Three years later, I had caught up and pulled ahead, and was now assigned to a class for advanced students, where the average IQ was over 120.

That does not mean that IQs don't matter. It means that I had a lot of work to do to get my act together in the meantime, in order to overcome the disadvantage of an inferior education in North Carolina.

Fast forward a few more years. I am now in the Marine Corps, going through boot camp at Parris Island, South Carolina. When the mental test results from my platoon were tabulated, the man in charge expressed amazement at how many high scores there were.

"Where are you guys from?" he asked. "New York? Pennsylvania?"

We were from New York - and the high quality of our schools at that time was undoubtedly a factor in the high test scores we made.

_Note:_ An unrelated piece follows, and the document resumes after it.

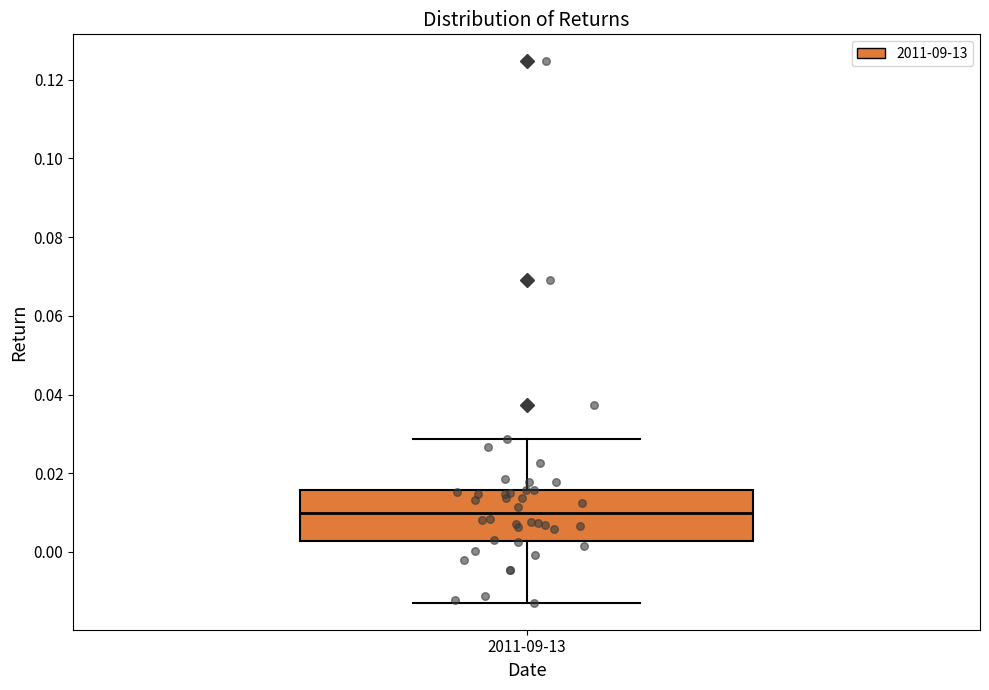

Where does the upper whisker of the box for 2011-09-13 end on the y-axis? The values are not printed on the chart, so give them approximately, as read against the axis.

0.028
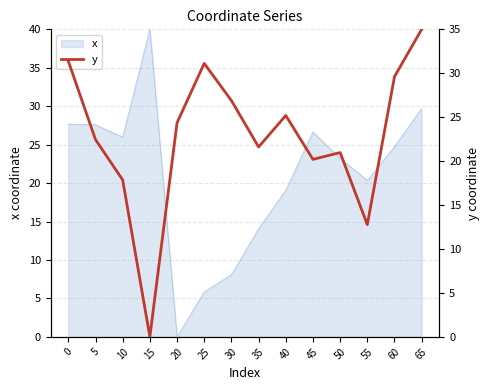

Is it true that x equals 23.2 at 50?

True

No one in those days would have thought that Charlotte schools would end up turning out better educated students than the schools in New York. I don't know what has happened in Charlotte but I do know what has happened in New York.

Some years ago, when I looked at the math textbooks that my nieces in Harlem were using, I discovered that they were being taught in the 11th grade what I had been taught in the 9th grade. Even if they were the best students around, they would still be two years behind - with their chances in life correspondingly reduced.

New York City has two kinds of high school diplomas - its own locally recognized diploma, that is not recognized by the state or by many colleges, and the state's Regents' diploma for high school graduates who have scored above a given level on the Regents' exam.

The Regents diploma is for students who are serious about going on to a good college. Only 9 percent of black students and 10 percent of Latino students receive Regents diplomas.

That a Southern city's school children would now top the list of big city test scores may be due to the fact that the South has not jumped on the bandwagon of the latest fads in education to the same extent as avant garde places like New York City, where spending per pupil is about 50 percent above the national average.

These fads now include the dogma that racial "diversity" improves education, as does emphasis on racial "identity." In reality, a recent study shows that black students who perform well in racially integrated schools are unpopular with their black classmates. They are accused of "acting white," a charge that can bring anything from ostracism to outright violence.

The same is not true to the same extent among blacks attending all-black schools. Hispanic students' popularity likewise falls off sharply - even more so than among blacks - as their grade-point average rises.

Is it surprising that white and Asian American children do better without these self-inflicted handicaps to academic achievement? Is it surprising that New York City schools are now paying the price for avant garde educational dogmas?